Bron:

▬▬▬▬▬▬▬▬▬▬

Christien Rijnsdorp (1951-2023)
Dag Christien, je creaties zijn stilletjes, en vooral zonder ophef, de wereld binnengekropen, Zij bevolken parken en tuinen, en zoetjesaan ook bossen.. Met hun ‘simpele’ aanwezigheid lijkt het wel alsof ze er altijd al waren. Ze worden niet ervaren als vreemdelingen op de plekken waar ze opduiken, en als ze er eenmaal zijn, vindt iedereen dat als vanzelfsprekend. Alsof ze er altijd al waren.
Er ligt een envelop in de brievenbus, met een heel dun grijs randje rondom. Ik schrik me rot, is er iemand dood? Als ik de kaart in handen heb, en drie snel geschetste dode vogels afgebeeld zie, en daarna razendsnel de kaart openklap, lees ik: Christien Rijnsdorp. Oh God, nee, nee, nee! Ja, ‘t is waar, zij is overleden, dat staat er. Overleden? Nu al? Ik wist dat het niet goed met haar ging, eigenlijk al lang. Maar nu, dood? Het dendert door mijn lichaam, ik sta te trillen op m’n benen, en mijn geliefde eveneens.
Wie Christien gekend heeft, als mens en als beeldhouwer, weet dat een grote persoonlijkheid niet meer onder ons is. Een charmante dame, een fantastische partner, en een goede, bescheiden kunstenaar. Ik zie haar nog, in 1979, als jonge kunstenaar op de vergaderingen van ons kunstenaarsinitiatief zitten, samen met Willem Goedegebuure, haar man, en eveneens kunstenaar. De HCAK, een bekend Haags kunstenaarsinitiatief (1978-1995) bestond nog niet zo lang, en de twee hadden onze gelederen versterkt. We vergaderden over hoe de zaak goed vorm te geven, en wie we zullen vragen voor de komende tentoonstellingen, daar in onze parterre in de Wagenstraat. Er waren allerlei praktische zaken, zoals het inroosteren van onszelf voor het openhouden van ons initiatief, of wie er beschikbaar was voor hulp bij de opbouw van de komende tentoonstelling, of het aanvragen van subsidies. Het was, zeker naarmate de avond vorderde, een heftig, maar vrolijk debatterende club jonge mensen, die er duidelijk zin in hadden. Na afloop werd er vaak nog ‘nagetafeld’ bij Café de Paas. Ja, we waren een vrolijke, enthousiaste bende. Christien leverde zo haar eigen bescheiden bijdrage, nuchter en vooral gericht op het werk dat gedaan moest worden. Dat was eigenlijk so wie so haar opvallende kant; bescheidenheid. Gewoon je werk doen. Niet lullen, maar poetsen, zoals haar nuchtere, van oorsprong Rotterdamse mentaliteit haar ingaf.

▬▬▬▬▬▬▬▬▬▬

Aangeleverd materiaal:
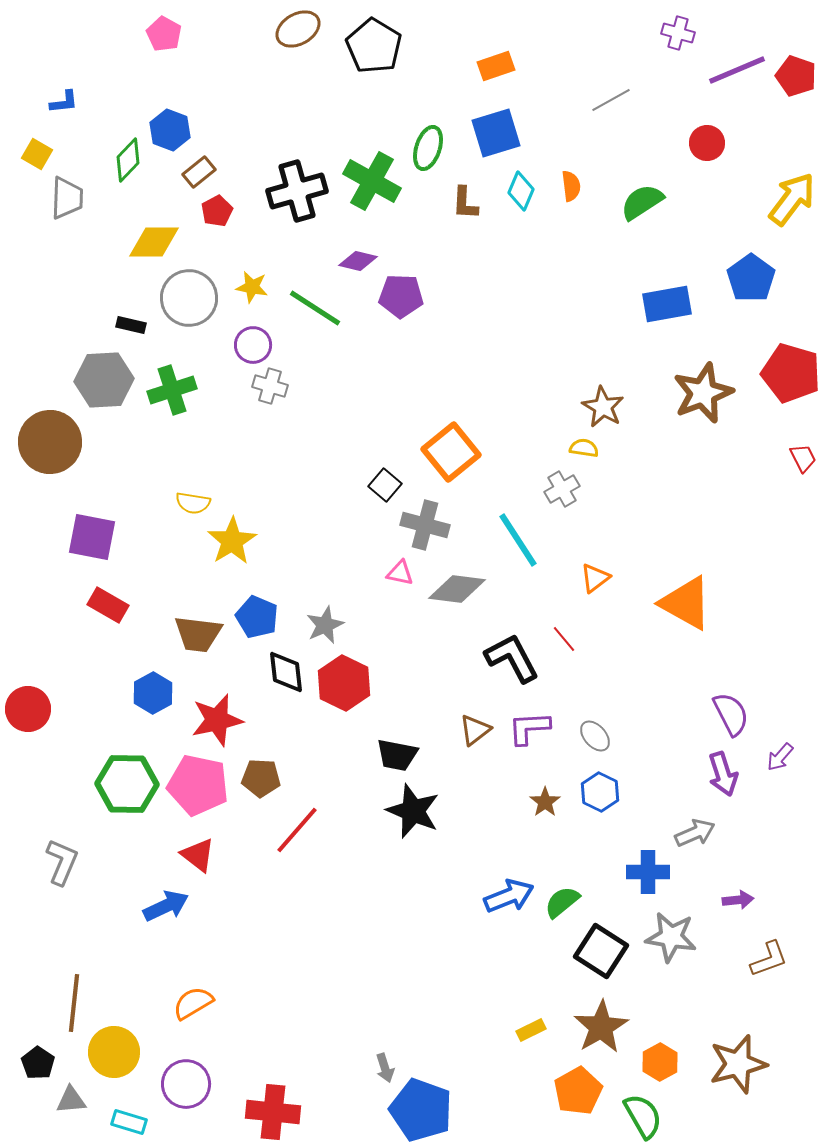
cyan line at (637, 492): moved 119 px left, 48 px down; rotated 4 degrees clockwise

▬▬▬▬▬▬▬▬▬▬

Eisen opdracht: Zet de herdenkingstekst over beeldhouwer Christien Rijnsdorp voort, aansluitend op de laatste zin.

Antwoord opdracht:
Christiens beelden werden gaandeweg steeds minder bepaald door formele beeldhouwkundige principes, maar steeds meer ‘ingekleurd’ door persoonlijke ervaringen, die zich een weg zochten in haar vormentaal, zo verwijderde zij zich van de op minimal art gestoelde opvattingen van haar vroege zeventiger jaren beelden, en werden haar sculpturen ’emotioneler’, en steeds expressiever. Ook ironisch, soms op subtiele wijze spottend met het intermenselijk gekrakeel.
Ik kijk naar objecten uit die zeventiger en tachtiger jaren. Herbegin van de tachtiger jaren was een moeilijke periode in Christiens persoonlijke leven, worstelend met een nare ziekte. Na haar genezing kwam een zoekende periode, waarin zij zocht naar nieuwe middelen om uitdrukking te geven aan de relatie tussen het algemene en het persoonlijke. Zij dreef weg van de ‘objectiverende’ kant van de kunst van die tijd, zoals die bijvoorbeeld in de minimal art te vinden was, of in het neo-constructivisme.
Een contour van een Vikingschip verschijnt, het doorklieft een rij ijzeren staketsels, die de houten bootvorm in balans houden. In een andere sculptuur zie we zes open rechthoeken van staaldraad, die zich ‘dansend’ opstapelen, naar boven toe kleiner wordend, die een lange diagonaal geplaatste houten balk, die halverwege de derde kolom eindigt, dragen. Samen zorgen zij voor een fragiele balans. Vijf, zwaar uitziende, peervormige objecten, waaruit lange ‘haren’ van staaldraad steken, die aan de bovenkanten door ijzerdraad verbonden zijn, vormen een geheel dat zowel krachtig als kwetsbaar is. Of, een grote lichaamshoge rechthoek heeft, als linkerkant een hoge bos fijn ijzerdraad. Het geheel staat ‘open’, fragiel, maar toch stevig op de grond.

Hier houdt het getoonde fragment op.